Já conhecia o realizador? Não, nem sabia quem ele era. Foi um amigo comum que nos apresentou. Ele fez muita pesquisa com muitos travestis, quer os que são artistas, quer os que são prostitutos. Nas primeiras abordagens, eu não imaginava que ele me queria para fazer um filme. Estava apenas na fase da pesquisa, queria saber da minha história de vida, das minhas memórias, de situações trágicas ou engraçadas.
E já tinha visto algum filme dele? Nunca. O João Pedro Rodrigues é um excelente profissional, mas eu sou muito romântico e ele vai buscar para os filmes o lado mais difícil da vida. Não preciso mais disso. Quero continuar a alimentar a minha ingenuidade, se é que ainda posso fazê-lo nesta idade.

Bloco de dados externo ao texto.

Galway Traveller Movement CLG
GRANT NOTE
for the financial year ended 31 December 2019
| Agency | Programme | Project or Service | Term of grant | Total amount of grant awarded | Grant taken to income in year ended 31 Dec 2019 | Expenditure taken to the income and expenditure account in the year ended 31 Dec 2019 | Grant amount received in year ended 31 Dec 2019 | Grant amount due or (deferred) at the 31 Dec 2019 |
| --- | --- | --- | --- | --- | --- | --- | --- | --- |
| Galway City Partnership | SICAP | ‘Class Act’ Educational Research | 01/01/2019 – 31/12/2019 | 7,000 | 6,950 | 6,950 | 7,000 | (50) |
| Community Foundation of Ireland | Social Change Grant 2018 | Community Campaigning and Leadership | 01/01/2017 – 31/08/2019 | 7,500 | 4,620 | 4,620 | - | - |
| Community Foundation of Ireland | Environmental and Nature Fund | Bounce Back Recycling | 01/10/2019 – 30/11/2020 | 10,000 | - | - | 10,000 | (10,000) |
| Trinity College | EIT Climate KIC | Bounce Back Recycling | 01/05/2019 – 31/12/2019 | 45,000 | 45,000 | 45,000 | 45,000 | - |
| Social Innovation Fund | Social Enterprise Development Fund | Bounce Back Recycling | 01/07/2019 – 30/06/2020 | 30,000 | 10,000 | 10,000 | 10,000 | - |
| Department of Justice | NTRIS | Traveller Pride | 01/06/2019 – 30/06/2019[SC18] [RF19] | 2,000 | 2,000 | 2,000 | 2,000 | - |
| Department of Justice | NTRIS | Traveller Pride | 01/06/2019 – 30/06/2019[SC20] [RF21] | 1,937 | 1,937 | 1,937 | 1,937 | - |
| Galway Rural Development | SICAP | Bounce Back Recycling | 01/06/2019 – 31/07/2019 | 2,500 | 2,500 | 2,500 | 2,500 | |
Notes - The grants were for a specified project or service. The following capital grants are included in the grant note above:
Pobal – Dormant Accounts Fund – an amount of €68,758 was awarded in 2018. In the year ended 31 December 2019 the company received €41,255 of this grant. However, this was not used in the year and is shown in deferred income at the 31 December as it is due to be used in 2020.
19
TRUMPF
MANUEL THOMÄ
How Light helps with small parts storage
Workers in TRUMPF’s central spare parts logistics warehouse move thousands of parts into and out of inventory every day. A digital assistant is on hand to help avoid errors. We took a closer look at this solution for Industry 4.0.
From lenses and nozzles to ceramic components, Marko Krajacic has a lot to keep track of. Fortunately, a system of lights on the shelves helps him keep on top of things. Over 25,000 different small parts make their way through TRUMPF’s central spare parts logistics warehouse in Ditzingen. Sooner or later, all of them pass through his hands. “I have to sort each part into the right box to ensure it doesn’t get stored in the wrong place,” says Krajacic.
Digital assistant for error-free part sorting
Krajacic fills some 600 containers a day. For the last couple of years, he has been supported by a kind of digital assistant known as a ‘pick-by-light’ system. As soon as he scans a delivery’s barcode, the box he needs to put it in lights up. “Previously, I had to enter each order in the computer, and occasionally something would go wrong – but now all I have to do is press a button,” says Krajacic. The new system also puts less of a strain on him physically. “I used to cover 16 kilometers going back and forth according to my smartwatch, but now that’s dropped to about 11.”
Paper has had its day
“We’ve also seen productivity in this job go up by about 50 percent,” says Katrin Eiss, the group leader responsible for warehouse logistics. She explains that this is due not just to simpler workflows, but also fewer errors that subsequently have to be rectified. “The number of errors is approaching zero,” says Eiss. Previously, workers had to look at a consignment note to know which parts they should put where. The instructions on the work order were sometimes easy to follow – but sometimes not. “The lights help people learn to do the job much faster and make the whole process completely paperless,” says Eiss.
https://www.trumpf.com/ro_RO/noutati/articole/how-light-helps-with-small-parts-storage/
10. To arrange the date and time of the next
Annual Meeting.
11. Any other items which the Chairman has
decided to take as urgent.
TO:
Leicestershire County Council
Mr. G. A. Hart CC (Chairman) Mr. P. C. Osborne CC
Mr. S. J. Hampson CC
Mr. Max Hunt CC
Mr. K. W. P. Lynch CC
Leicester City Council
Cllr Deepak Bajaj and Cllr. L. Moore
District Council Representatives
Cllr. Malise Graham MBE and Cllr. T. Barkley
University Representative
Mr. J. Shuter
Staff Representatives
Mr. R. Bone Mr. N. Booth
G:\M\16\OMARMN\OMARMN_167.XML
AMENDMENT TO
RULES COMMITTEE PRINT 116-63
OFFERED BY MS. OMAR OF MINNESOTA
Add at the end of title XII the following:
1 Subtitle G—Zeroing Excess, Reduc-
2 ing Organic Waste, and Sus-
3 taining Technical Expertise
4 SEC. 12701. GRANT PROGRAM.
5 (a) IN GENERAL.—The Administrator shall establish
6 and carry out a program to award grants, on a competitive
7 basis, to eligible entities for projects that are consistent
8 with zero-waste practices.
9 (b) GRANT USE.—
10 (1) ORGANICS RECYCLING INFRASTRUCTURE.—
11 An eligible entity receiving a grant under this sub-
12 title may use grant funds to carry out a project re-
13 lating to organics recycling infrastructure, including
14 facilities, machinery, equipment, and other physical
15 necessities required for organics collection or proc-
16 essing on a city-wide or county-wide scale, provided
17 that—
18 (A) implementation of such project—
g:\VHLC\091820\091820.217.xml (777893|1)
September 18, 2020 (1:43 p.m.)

Vê este filme como o ponto alto da sua vida artística? É um agridoce. É como se o destino estivesse a pôr-me frente àquilo que já vivi e a dar-me razão quando tento fugir do estereótipo do que é um travesti. Acho que o filme é tão realista que assusta. Um travesti está todos os dias rodeado de pessoas embriagadas dentro de um bar, que vivem o dia-a-dia e vão ali descarregar as suas mágoas e frustrações. Essas pessoas projectam em nós aquilo que gostariam de ser e por isso dizem que somos as rainhas da noite e as maiores. Se eu fosse acreditar nisso, viveria numa mentira.